In the same issue as Basu et al, Levine et al published data on the association between primary care and the value and patient experience of care received. They found that patients receiving primary care had significantly higher-value care on average and better health care access and experiences than those without primary care. They concluded that, “Policymakers and health system leaders seeking to improve value should consider increasing investments in primary care.”

Conclusion

All signals point in the same direction – we need to increase the proportion of physicians in the US who place patients and their comprehensive needs at the center while simultaneously allowing them to practice primary care with reduced pressures of income/financing. Medicare has contributed to the current imbalance by paying specialists too much and PCPs too little. This phenomenon, combined with its emulation by other payers, has increased the income gap between PCPs and specialists. While CMS’ new Primary Cares initiative may ameliorate the problem somewhat, an overhaul of the PFS to more appropriately match payment rates to the value produced by particular services would help enormously. That improvement in the Medicare fee schedule, combined with a loan forgiveness program for PCPs, would reduce the gap enough to encourage substantially more physicians in training to choose to practice in primary care. In our view, the evidence shows that raising the PCP proportion would yield such substantial benefits in both health and savings that failure to do so would be a lost opportunity with major consequences.

The authors did not receive any financial support from any firm or person for this article or from any firm or person any views or positions expressed or advocated in this article. Bruce Steinwald and Kavita Patel are committee members for the Physician-Focused Payment Model Technical Advisory Committee at the Department of Health and Human Services. However, the views and positions expressed in this article are solely those of the authors and should not be attributed to any other person or organization.


[1]See Berenson and Ginsburg (2019) for a current discussion of ways to improve the Medicare PFS. The CMS Primary Cares initiative, by providing monthly payments for care coordination and related services, would also channel more Medicare income to PCPs participating in the Medicare program.
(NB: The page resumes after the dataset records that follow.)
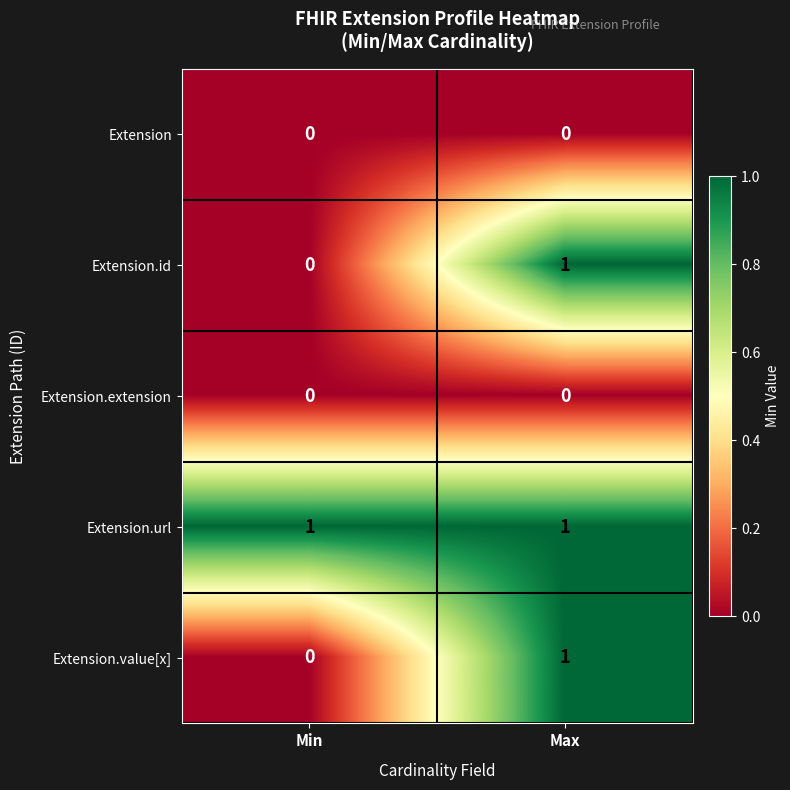

Which category has the highest value in the Extension.value[x] series?

Max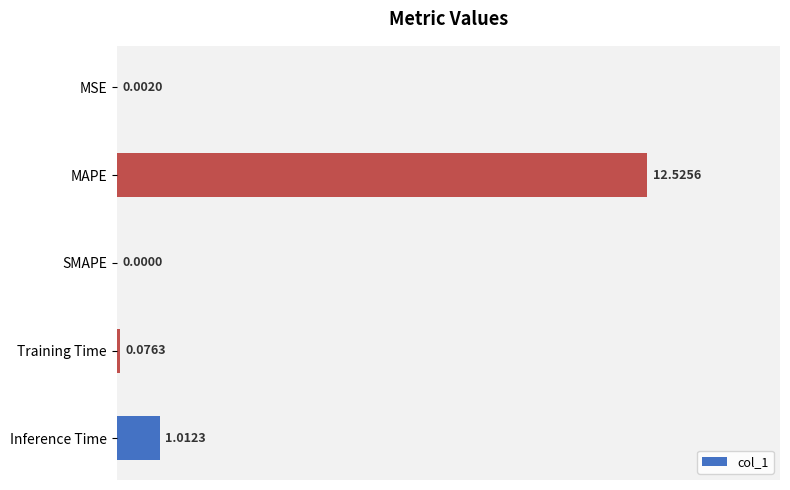

What is the sum of all values?

13.6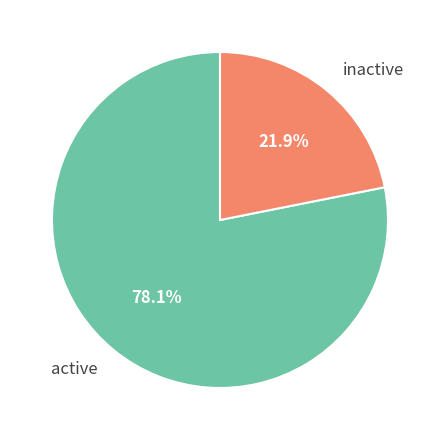

Between active and inactive, which is larger?

active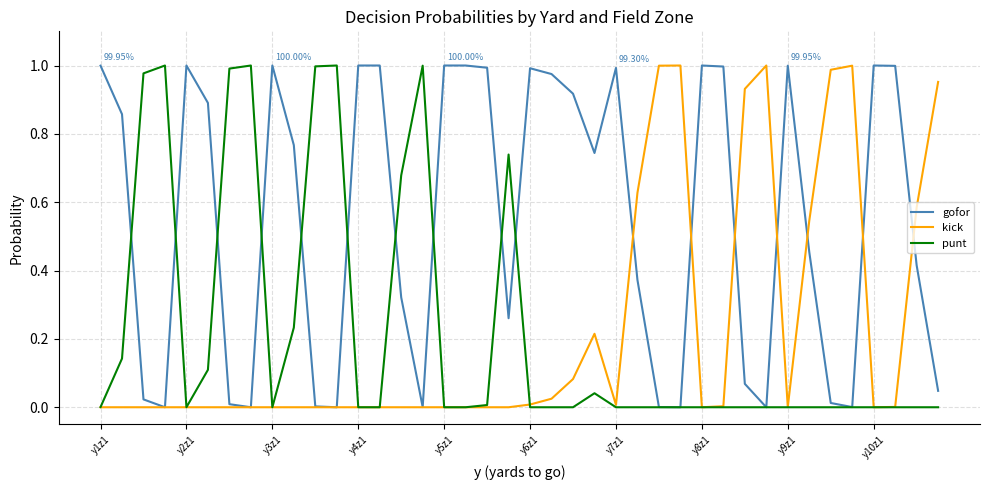

What is the highest value of the punt series?

1.0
CMS stated that the program could increase PCP Medicare incomes by as much as 50 percent.

[2]This would also benefit physicians in other “cognitive” specialties, such as infectious disease and neurology, who have also been disadvantaged by the way the MFS RVUs have been established and updated.

[3]Cross-sectional research findings should be interpreted with caution when attempting to estimate causal relationships. This is a common problem in policy analysis wherein one seldom has ideal data and analysis to investigate important policy issues. For example, Baicker and Chandra (2002), whose research findings we rely on heavily in our estimates of the effects of changing the PCP/specialist ratio, acknowledged this issue and performed a number of secondary analyses to minimize the risk of bias in their findings.

[4] ASPE Effect of Earnings on Specialty Choice by Physicians show that studies estimate earnings elasticity (among US medical school residents) ranging from 1.03 to 2.5. To be conservative, we assumed that the earnings elasticity was 1.

[5] We assume starting age of 30 and retirement age of 65, as it usually falls between 60 and 69.

[6]We assume that the gap reduction only affects the decisions of doctors in training (medical students and residents), not those already in practice. Therefore, it will take several years for the gap effect to change the PCP proportion significantly. We chose to illustrate the effect over 10 years, the period of time used by the Congressional Budget Office to estimate the budgetary impact of legislative proposals. Based on these assumptions, a change in the income gap will realize approximately 10/35 of its full effect in ten years.

[7] 2017 dollars

[8] We assume, as we did in our white paper, that other payers will emulate Medicare in setting relative fees for PCP and specialist services, and loan forgiveness operates independently of the mix of payers for physicians’ services.

[9] The life expectancy at birth figures reported by Basu et al ranged from 76.8 years in 2005 to 77.8 years in 2015.